Your instructions ▸ Would you return the listing that follows exactly, leaving its pictures behind?

Supplied material ▸
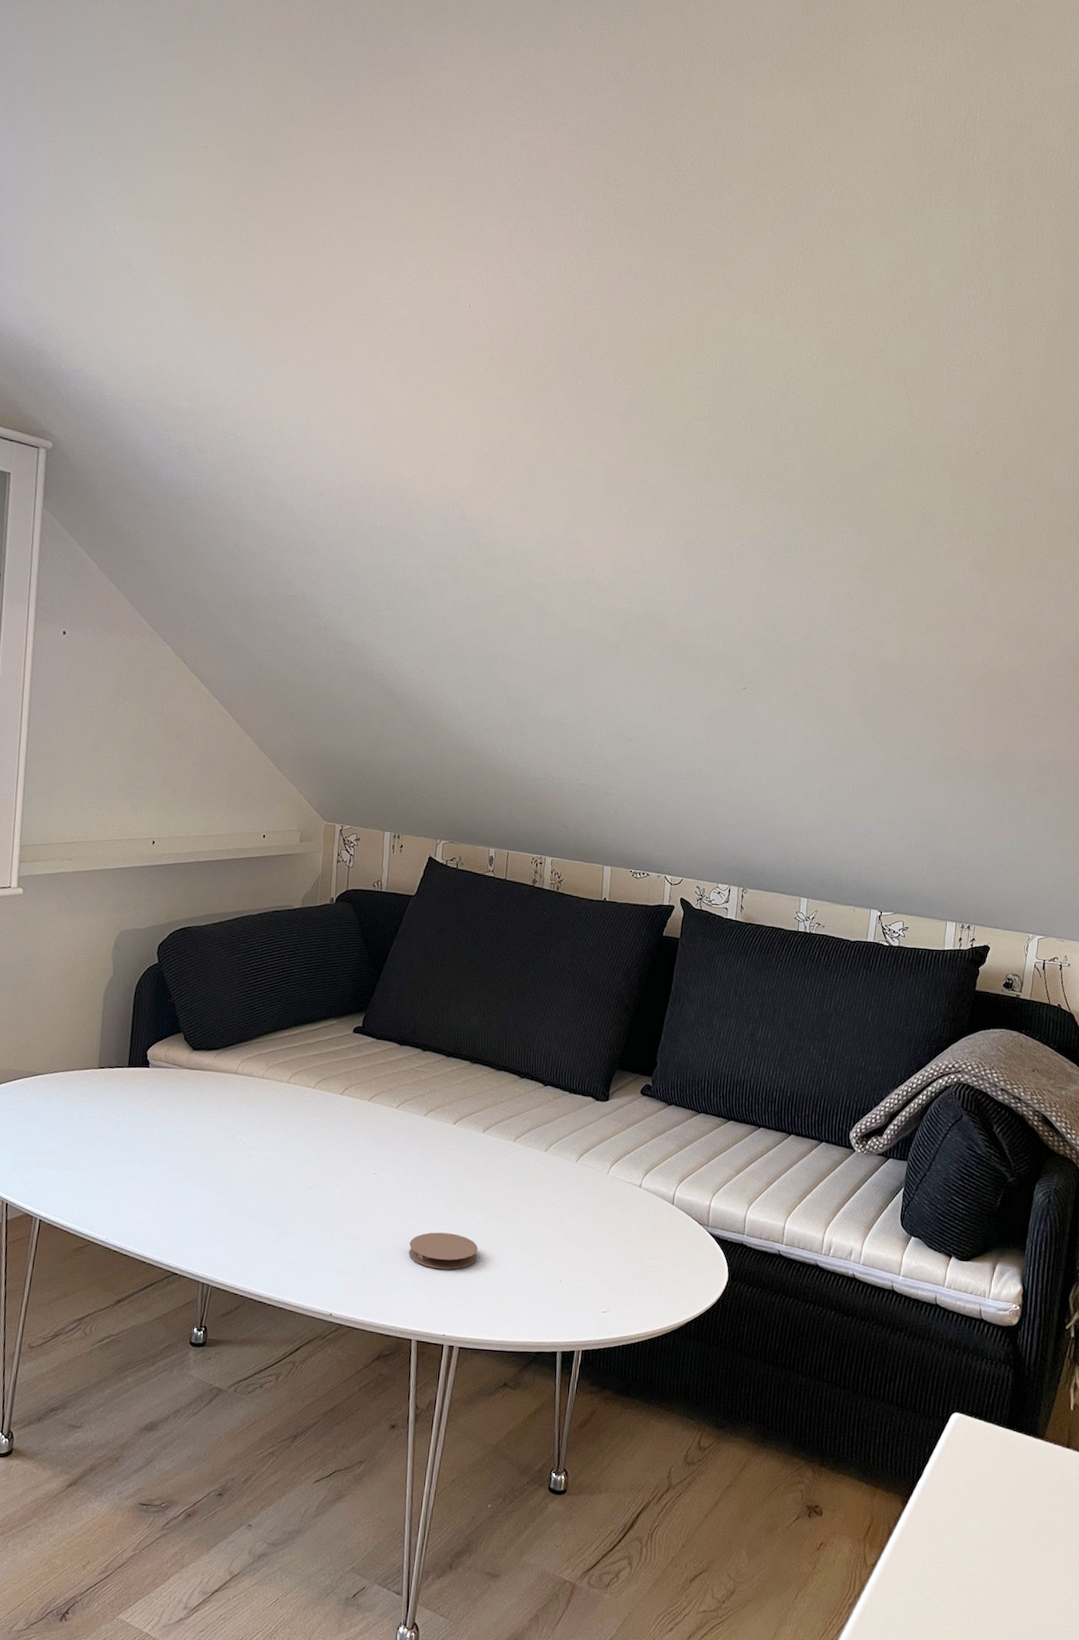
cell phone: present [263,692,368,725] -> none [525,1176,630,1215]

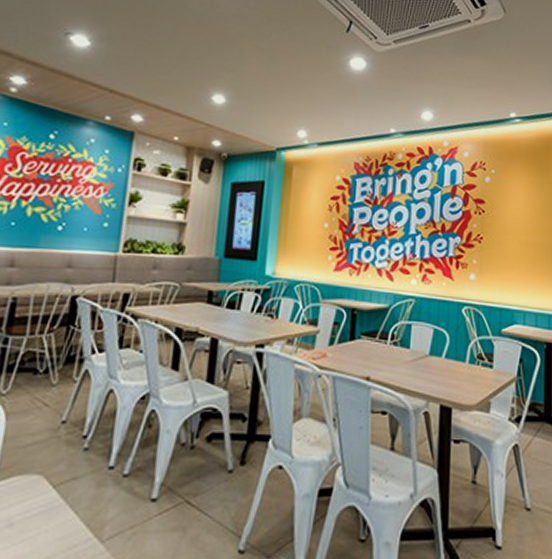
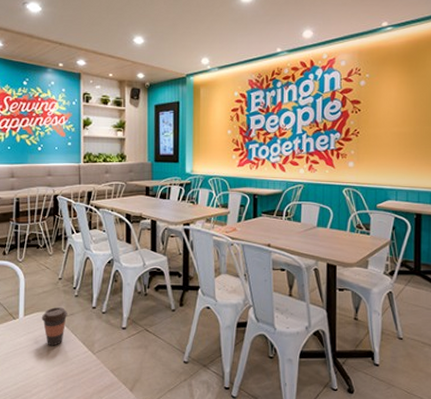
coffee cup: none [23,467,69,531] -> present [41,307,68,346]

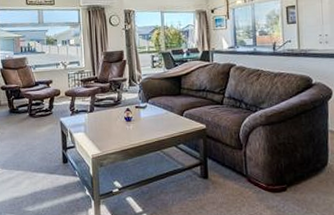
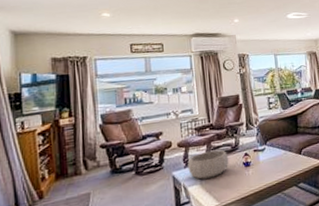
decorative bowl: none [74,102,112,128] -> present [187,150,229,180]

Written solution ▸
cell phone: present [263,692,368,725] -> none [525,1176,630,1215]

coffee cup: none [23,467,69,531] -> present [41,307,68,346]

decorative bowl: none [74,102,112,128] -> present [187,150,229,180]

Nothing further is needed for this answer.